From Phoenix Streets to the Senate
Ruben Gallego's biography is one of the most compelling in the Senate Class of 2025. Born in Chicago to a Colombian immigrant mother, he was raised in poverty in Chicago's South Side and won a scholarship to Harvard, where he graduated in 2004. He enlisted in the Marine Corps Reserve and deployed to Iraq in 2005 during the Battle of Fallujah — one of the bloodiest engagements of the Iraq War. That combat service shaped the politician he became: progressive in policy instincts, but with a first-hand understanding of military affairs and the cost of foreign policy decisions that few lawmakers in either party can match.

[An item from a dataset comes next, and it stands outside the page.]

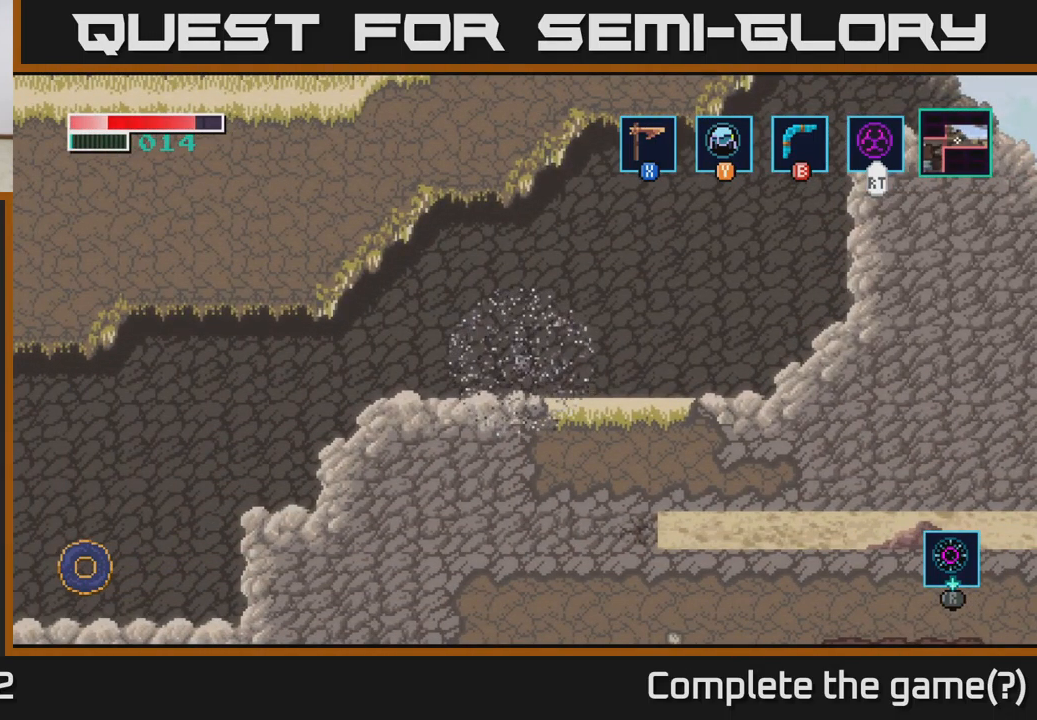
{"buttons": [], "left_stick": "center", "right_stick": "center", "events": []}
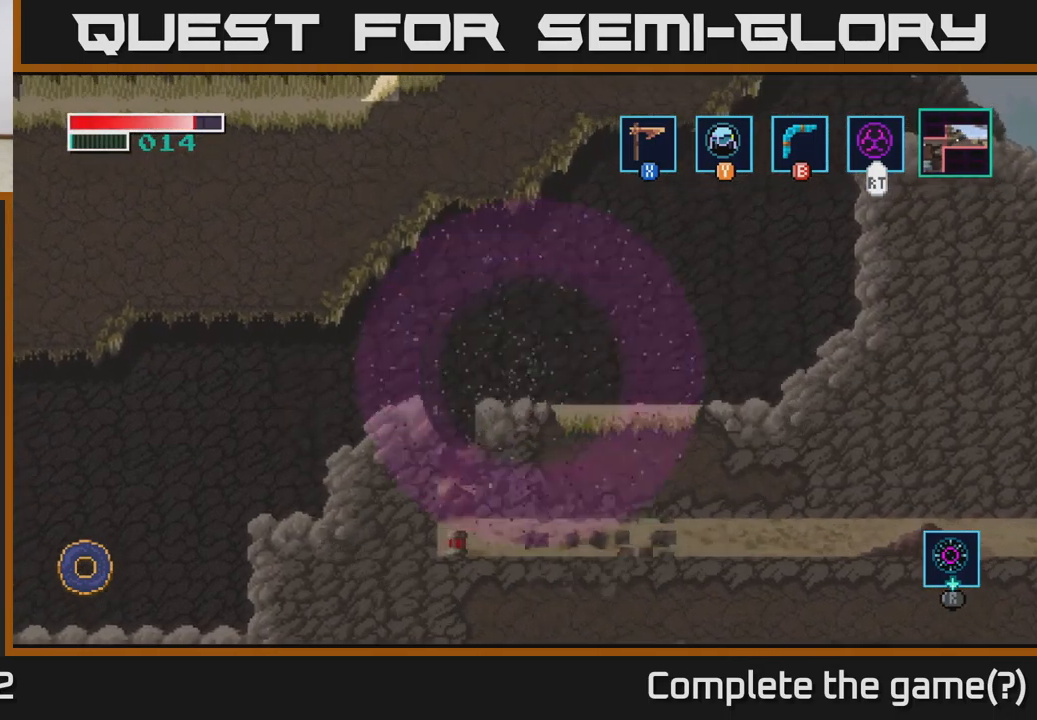
{"buttons": [], "left_stick": "center", "right_stick": "center", "events": []}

Gallego served in the Arizona state legislature before winning his Phoenix-area congressional seat in 2014. In the House, he built a record as a reliable progressive who was particularly vocal on veterans' issues, immigration, and workers' rights. He was also known as one of the sharper partisan combatants on the Democratic side — not afraid of a fight, willing to use sharp language toward Republican opponents and occasionally toward centrist Democrats he viewed as insufficiently confrontational with Trump. He briefly explored a primary challenge to Senator Kyrsten Sinema before Sinema announced she was leaving the Democratic Party in 2022.

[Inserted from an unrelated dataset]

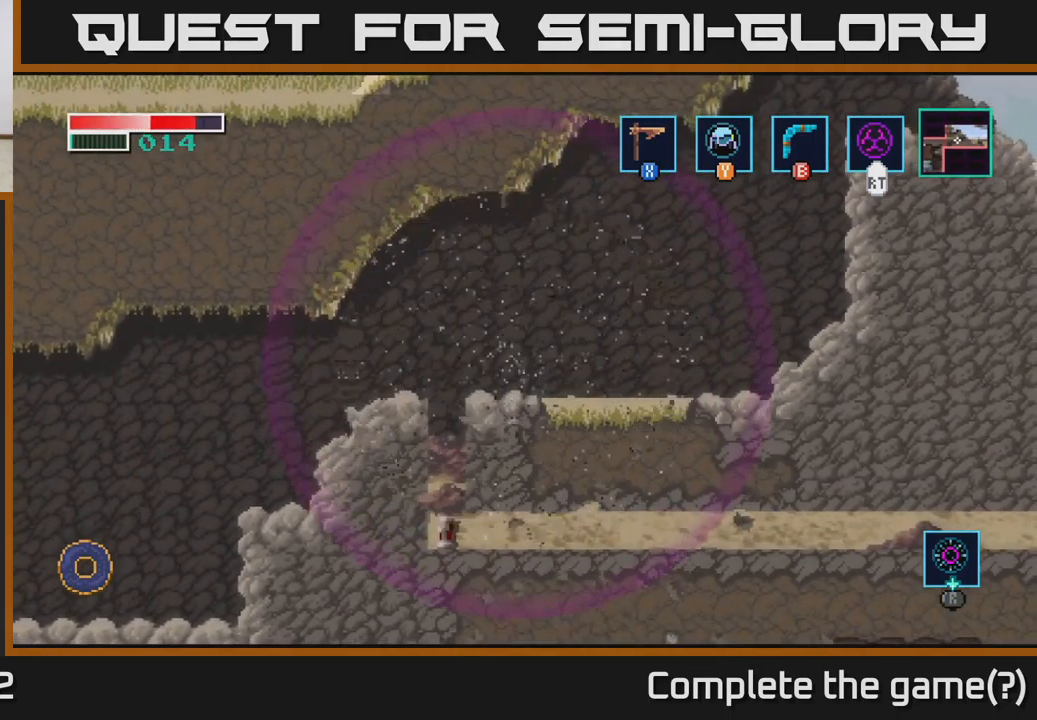
{"buttons": [], "left_stick": "left", "right_stick": "center", "events": [[234, "left_stick", "right"], [417, "left_stick", "left"]]}
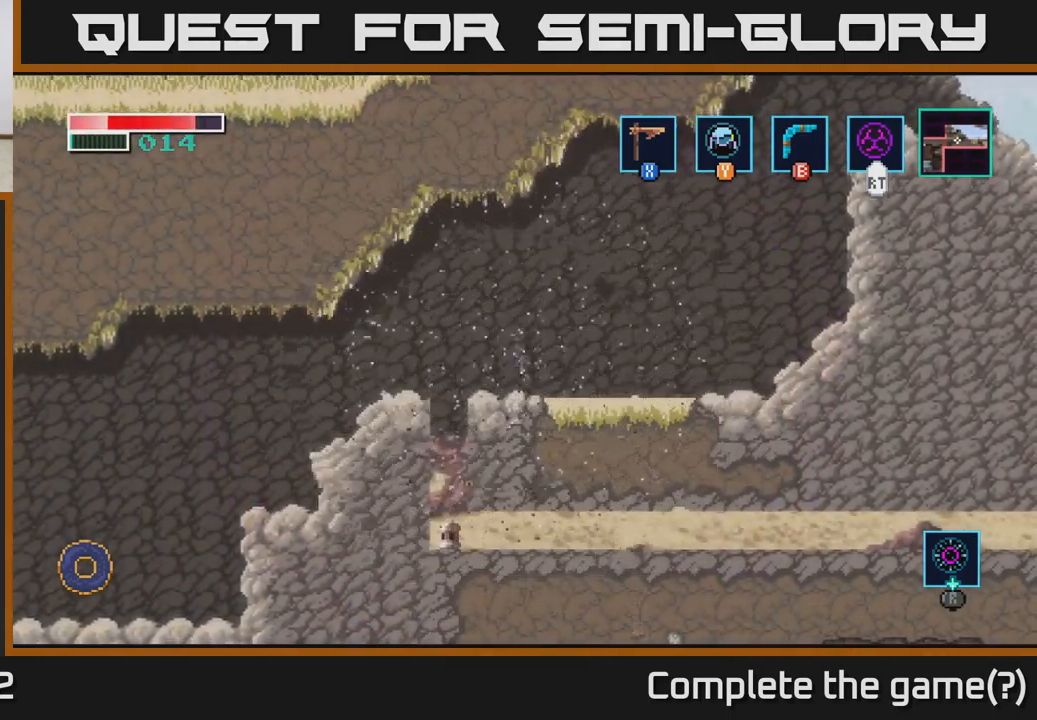
{"buttons": [], "left_stick": "center", "right_stick": "center", "events": [[100, "left_stick", "center"]]}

His 2024 Senate race against Kari Lake was always going to be one of the defining contests of the cycle. Lake, the defeated 2022 Republican gubernatorial nominee and one of Trump's most prominent political allies, represented exactly the kind of maximally polarizing Republican opponent that Gallego was well-suited to run against. He won comfortably by Arizona standards — a 3.8-point margin in a state that had been decided by fewer than 11,000 votes in 2020. The result established him as one of the emerging leaders of the Senate Democratic caucus.
Key Policy Areas
Combat Veteran Voice
Gallego's Iraq War service gives him unusual credibility on veterans' affairs and military policy. He has been a consistent advocate for expanding VA services, improving mental health support for veterans, and ensuring military families receive adequate housing and pay. His combat background shapes his skepticism of open-ended military commitments abroad.
Border State Pragmatist
Representing a border state with a large Latino population requires a nuanced position on immigration. Gallego supports a path to citizenship for undocumented immigrants and strong DACA protections, while acknowledging the real challenges of border management. His approach is more pragmatic than pure ideology — he knows Arizona voters care about functional border policy, not just rhetoric.
Labor Progressive
Gallego has a strong labor record, backing union organizing rights, minimum wage increases, and worker protections. His working-class background and ties to Latino working communities in Phoenix inform his economic politics. He has been a consistent vote for labor-friendly legislation and has positioned himself as an opponent of corporate consolidation that harms workers.
Electoral History
| Year | Race | Result | Margin |
|---|---|---|---|
| 2024 | Arizona Senate | Gallego 50.3% — Kari Lake (R) 46.5% | D +3.8 |
| 2022 | Arizona House CD-3 (re-election) | Gallego 68.2% — Uncontested general | D +large |
| 2020 | Arizona House CD-7 (re-election) | Gallego 73.9% — Jose Hernandez (R) 26.1% | D +47.8 |
| 2018 | Arizona House CD-7 (re-election) | Gallego 72.4% — Jennifer Jones (R) 27.6% | D +44.8 |
| 2016 | Arizona House CD-7 (re-election) | Gallego 76.5% — uncontested general | D +large |
| 2014 | Arizona House CD-7 (open seat) | Gallego 71.7% — Clair Van Steenwyk (R) 28.3% | D +43.4 |
The 2024 Race: Defeating Kari Lake
The Gallego vs. Lake Senate race was one of the most-watched contests of 2024. Lake had run a maximally Trumpist 2022 gubernatorial campaign — embracing election denial, attacking the media at every turn, and building a national MAGA profile that far outpaced her state support. She lost to Democrat Katie Hobbs by about 17,000 votes in 2022, then refused to concede and spent the next two years claiming the election was stolen. When she ran for Senate in 2024, she carried all that baggage while facing a disciplined, well-funded opponent in Gallego.
Gallego ran a notably confident campaign, raising over $30 million and refusing to treat Lake as a serious governing candidate. He emphasized his own biography — veteran, working-class roots, Harvard, genuine Arizonan — while letting Lake's own statements do much of the damage. The result was a decisive Democratic hold in a state where Donald Trump also won the presidential race, suggesting Gallego meaningfully outperformed the top of the Democratic ticket through personal credibility and a superior ground game.